Passage to read —
Item Details
Work details
- Title
- St Martins Parish Church (also known as Melginch or Megginch)
- Work OCR text
SUMMARY DESCRIPTION
The present church, which dates from 1842, is a basically T-shaped structure, with a lateral aisle projecting from the centre of the south face, and a slight salient capped by a bellcote at the corresponding point of the north face. Nothing visible remains of the medieval church.
HISTORICAL OUTLINE
Probably shortly after 1189, David Huniet or Humet, apparently the secular lord of Melginch, with the assent of his son, Alexander, gave the church to John, bishop of Dunkeld.(1) Bishop John thereupon granted the church to the canons of Holyrood, who had received confirmation of possession from King William by 1199 at the latest.(2) It appears, however, that Bishop John had only made over the patronage of the church to the canons, who did not secure corporal possession until 1228 when Bishop Hugh agreed to the appropriation of the parsonage and vicarage to the abbey.(3) In 1230, the incumbent rector, Walter, resigned his charge in a ceremony at the church into the hands of sir William son of Nicholas, canon and sacristan of Holyrood, in the presence of the bishop and dean of Dunkeld, and Stephen, lord of Melginch. The dean then confirmed William in possession of the church and instituted him as rector.(4) It is possible that his predecessor, Walter, may also have been a canon of Holyrood, for amongst the witnesses to the process was William, chaplain of Melginch, who may have been serving the cure. A vicarage, however, was instituted at some point after this date, being recorded in Bagimond’s Roll.(5) Although on occasion possession of the church could be granted to individual canons of Holyrood, as in 1386 when it formed part of a settlement awarded to David Bell upon his resignation of the abbacy, the parsonage remained annexed to the abbey at the Reformation, with the cure served by a vicar.(6)

Activities —
**A)** How would you render this sentence from the church history in Spanish: "Nothing visible remains of the medieval church."
**B)** According to the church history, in what year did Bishop Hugh agree to the appropriation of the parsonage and vicarage to the abbey?
**C)** Can you condense the paragraph of the church history that begins "Probably shortly after 1189" into a list of its main facts?
The rows that follow are separate material from the church history.

Recorded information —
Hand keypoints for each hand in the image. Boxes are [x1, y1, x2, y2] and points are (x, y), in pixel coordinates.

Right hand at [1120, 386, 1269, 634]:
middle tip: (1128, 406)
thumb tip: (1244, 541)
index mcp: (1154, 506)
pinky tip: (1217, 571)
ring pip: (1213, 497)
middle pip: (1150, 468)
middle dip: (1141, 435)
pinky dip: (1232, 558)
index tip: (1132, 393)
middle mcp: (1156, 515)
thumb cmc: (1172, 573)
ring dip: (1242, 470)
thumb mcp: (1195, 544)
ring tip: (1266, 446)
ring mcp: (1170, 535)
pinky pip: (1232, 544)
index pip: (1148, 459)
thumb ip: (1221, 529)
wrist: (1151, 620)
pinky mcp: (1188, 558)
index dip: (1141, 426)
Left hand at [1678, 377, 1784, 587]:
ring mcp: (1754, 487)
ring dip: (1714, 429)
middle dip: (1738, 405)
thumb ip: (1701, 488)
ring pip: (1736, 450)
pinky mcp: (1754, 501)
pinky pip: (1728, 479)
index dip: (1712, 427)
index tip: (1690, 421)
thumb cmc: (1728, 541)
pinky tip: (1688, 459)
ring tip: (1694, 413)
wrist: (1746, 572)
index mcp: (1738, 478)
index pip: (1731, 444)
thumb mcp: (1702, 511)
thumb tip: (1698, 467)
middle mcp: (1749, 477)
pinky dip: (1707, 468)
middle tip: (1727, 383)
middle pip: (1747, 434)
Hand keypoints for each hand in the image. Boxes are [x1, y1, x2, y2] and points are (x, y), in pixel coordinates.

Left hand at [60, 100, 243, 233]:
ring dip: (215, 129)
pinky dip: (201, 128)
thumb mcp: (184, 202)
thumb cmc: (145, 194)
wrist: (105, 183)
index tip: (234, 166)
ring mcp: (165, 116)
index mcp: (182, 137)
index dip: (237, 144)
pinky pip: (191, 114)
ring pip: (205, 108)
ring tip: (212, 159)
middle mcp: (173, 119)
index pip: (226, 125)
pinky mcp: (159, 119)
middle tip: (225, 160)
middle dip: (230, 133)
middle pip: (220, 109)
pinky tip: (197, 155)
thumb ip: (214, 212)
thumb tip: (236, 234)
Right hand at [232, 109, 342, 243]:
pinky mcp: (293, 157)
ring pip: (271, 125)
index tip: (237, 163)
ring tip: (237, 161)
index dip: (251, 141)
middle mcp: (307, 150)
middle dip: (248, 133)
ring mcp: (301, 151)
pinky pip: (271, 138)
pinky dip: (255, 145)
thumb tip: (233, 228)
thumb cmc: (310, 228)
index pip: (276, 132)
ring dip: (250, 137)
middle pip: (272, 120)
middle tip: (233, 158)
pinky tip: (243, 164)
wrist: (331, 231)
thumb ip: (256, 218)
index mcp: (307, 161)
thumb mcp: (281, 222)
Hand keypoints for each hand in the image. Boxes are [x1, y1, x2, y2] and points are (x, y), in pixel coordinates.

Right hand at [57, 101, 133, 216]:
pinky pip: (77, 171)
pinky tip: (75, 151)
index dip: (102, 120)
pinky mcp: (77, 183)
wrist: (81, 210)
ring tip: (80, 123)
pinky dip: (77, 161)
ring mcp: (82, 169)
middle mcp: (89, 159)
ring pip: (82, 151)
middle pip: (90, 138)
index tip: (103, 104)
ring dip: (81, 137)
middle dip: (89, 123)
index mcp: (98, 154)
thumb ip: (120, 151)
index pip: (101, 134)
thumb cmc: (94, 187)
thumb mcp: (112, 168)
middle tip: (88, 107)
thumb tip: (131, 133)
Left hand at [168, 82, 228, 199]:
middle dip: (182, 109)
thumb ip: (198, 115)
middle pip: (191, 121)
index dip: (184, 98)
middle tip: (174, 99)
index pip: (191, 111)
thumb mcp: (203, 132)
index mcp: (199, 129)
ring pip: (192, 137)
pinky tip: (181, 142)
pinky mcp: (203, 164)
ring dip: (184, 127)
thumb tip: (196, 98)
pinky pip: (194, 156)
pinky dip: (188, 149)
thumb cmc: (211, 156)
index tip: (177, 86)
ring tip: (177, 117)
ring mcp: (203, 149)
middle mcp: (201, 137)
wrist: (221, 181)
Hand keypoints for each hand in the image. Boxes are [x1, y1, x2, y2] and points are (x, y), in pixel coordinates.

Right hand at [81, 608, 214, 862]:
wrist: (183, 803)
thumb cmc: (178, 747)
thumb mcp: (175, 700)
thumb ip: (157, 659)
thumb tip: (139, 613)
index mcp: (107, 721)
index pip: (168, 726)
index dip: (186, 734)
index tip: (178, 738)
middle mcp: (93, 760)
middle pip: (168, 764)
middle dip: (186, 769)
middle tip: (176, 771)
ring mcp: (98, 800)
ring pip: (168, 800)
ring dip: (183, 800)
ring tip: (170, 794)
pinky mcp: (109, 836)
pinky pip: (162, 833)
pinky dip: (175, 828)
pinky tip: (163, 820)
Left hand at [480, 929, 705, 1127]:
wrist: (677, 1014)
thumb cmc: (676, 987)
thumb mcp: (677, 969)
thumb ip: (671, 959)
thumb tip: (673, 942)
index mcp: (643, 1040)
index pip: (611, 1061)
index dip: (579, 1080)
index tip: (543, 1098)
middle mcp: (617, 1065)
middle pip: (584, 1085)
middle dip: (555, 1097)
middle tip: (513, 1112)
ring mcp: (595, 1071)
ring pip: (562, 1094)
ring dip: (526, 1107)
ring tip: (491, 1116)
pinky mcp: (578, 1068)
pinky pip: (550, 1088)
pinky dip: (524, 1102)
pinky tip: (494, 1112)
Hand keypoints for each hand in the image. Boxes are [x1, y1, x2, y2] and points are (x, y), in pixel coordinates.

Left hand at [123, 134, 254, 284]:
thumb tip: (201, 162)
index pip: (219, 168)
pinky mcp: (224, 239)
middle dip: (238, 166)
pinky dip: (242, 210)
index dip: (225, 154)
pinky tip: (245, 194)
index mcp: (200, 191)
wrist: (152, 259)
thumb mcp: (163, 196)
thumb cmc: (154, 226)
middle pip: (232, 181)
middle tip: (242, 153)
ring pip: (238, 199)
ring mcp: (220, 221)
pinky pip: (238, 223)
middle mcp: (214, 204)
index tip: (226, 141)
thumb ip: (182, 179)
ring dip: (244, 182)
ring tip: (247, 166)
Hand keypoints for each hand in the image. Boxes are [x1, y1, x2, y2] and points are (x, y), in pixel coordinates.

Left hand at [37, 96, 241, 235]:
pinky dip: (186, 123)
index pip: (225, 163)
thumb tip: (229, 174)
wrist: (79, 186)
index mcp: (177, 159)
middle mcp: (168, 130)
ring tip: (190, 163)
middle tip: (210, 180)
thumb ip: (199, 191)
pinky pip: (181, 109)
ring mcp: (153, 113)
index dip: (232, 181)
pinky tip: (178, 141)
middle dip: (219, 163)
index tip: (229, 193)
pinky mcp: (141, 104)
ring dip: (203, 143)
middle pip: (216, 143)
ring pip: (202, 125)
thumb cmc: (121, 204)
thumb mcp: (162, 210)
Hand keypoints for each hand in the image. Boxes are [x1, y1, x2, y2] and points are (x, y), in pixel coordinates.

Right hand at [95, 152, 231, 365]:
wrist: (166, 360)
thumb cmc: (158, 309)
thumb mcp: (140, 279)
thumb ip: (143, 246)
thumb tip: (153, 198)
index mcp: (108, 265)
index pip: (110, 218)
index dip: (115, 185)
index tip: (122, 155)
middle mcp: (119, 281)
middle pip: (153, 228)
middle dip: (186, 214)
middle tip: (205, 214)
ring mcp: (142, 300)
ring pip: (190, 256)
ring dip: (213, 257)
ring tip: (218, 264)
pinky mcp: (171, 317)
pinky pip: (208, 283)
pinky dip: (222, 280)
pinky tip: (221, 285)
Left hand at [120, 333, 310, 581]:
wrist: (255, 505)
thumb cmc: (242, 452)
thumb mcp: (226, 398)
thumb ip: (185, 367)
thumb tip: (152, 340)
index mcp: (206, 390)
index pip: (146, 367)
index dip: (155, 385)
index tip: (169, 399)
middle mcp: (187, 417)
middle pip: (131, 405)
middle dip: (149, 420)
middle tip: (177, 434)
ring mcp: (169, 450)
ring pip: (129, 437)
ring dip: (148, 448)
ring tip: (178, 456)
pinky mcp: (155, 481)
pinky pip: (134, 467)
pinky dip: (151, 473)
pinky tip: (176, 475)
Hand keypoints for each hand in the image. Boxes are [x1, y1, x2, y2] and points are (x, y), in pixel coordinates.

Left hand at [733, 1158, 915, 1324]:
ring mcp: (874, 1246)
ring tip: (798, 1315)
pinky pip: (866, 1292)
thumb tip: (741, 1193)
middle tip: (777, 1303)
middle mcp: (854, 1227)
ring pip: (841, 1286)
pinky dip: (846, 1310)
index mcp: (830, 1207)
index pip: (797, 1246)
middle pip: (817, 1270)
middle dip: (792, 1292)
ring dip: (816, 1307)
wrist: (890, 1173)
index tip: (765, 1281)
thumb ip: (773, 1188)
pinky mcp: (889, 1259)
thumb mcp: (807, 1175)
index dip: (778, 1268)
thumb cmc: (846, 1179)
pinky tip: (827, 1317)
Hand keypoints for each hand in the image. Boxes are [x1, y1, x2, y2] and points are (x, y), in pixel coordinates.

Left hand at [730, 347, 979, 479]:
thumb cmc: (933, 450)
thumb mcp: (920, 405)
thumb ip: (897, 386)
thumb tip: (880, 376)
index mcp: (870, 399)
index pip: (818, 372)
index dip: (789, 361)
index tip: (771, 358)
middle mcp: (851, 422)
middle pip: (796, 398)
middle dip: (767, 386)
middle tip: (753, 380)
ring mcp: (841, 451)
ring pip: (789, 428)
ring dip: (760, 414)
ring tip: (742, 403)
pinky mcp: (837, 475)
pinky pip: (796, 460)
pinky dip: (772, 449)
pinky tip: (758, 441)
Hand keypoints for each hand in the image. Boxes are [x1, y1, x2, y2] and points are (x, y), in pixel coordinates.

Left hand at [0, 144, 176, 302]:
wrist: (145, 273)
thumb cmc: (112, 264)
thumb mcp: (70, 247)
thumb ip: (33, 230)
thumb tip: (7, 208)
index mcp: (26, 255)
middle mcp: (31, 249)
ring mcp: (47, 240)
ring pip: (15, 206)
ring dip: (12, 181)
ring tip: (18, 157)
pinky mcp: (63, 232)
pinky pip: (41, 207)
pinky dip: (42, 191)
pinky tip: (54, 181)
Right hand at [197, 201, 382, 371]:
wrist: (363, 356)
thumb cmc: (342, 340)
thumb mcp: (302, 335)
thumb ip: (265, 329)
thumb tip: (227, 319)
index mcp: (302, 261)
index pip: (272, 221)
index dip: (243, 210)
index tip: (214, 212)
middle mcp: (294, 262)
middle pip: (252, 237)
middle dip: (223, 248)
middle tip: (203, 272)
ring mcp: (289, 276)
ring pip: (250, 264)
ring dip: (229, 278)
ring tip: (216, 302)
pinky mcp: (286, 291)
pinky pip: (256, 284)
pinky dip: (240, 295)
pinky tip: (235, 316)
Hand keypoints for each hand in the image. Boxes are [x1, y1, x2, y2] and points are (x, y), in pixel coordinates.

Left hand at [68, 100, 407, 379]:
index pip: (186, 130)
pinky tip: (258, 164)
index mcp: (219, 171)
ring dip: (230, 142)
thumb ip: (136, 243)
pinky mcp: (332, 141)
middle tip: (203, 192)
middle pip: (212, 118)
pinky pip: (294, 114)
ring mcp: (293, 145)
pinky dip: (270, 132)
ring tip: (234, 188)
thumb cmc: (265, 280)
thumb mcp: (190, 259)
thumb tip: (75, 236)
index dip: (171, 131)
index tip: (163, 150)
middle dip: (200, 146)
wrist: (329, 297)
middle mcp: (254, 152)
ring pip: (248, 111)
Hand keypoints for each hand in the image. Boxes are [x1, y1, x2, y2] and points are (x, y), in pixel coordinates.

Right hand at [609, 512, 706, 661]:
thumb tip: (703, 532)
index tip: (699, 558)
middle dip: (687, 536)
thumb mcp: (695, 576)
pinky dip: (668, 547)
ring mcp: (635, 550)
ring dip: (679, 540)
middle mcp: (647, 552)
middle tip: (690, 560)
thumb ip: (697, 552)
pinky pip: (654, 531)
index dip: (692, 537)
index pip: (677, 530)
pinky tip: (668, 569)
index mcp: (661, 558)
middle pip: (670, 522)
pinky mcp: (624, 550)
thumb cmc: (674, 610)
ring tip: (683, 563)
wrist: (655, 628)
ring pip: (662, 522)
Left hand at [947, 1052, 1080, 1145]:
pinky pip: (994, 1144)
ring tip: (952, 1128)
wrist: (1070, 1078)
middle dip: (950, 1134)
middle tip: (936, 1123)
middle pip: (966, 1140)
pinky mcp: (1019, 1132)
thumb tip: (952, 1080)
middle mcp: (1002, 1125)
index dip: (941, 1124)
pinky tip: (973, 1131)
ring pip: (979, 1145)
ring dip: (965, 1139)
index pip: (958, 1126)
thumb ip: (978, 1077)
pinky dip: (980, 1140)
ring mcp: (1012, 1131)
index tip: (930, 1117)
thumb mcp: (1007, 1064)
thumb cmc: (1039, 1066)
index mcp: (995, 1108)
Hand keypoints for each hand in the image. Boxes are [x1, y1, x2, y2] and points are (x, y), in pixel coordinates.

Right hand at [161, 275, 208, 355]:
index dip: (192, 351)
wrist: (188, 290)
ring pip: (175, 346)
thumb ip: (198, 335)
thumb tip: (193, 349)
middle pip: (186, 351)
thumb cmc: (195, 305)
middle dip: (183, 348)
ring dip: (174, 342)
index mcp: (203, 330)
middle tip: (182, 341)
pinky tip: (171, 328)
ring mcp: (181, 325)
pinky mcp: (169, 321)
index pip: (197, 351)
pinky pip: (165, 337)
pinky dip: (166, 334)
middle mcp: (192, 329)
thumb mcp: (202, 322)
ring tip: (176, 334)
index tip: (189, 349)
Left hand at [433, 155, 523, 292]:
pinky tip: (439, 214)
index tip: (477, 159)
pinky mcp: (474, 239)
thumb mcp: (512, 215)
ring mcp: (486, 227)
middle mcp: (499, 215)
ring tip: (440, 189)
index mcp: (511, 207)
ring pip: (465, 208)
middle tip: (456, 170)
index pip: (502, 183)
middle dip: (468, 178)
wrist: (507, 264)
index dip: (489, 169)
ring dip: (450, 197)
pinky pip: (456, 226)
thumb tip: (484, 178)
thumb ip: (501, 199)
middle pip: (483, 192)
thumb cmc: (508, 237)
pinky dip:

List of solutions —
**A)** No queda nada visible de la iglesia medieval.

**B)** 1228

**C)**
- Probably soon after 1189, David Huniet or Humet, apparently the secular lord of Melginch, gave the church to John, bishop of Dunkeld. His son Alexander assented.
- Bishop John granted the church to the canons of Holyrood, and King William had confirmed their possession by 1199 at the latest. It appears that only the patronage passed to them.
- In 1228, Bishop Hugh agreed to the appropriation of the parsonage and vicarage to the abbey.
- In 1230, the rector Walter resigned his charge into the hands of sir William son of Nicholas, canon and sacristan of Holyrood. The dean of Dunkeld then confirmed William in possession and instituted him as rector.
- A vicarage was instituted at some later point and is recorded in Bagimond's Roll.
- Individual canons could sometimes be granted the church. In 1386, for example, it went to David Bell as part of a settlement when he resigned the abbacy.
- At the Reformation, the parsonage was still annexed to the abbey, and a vicar served the cure.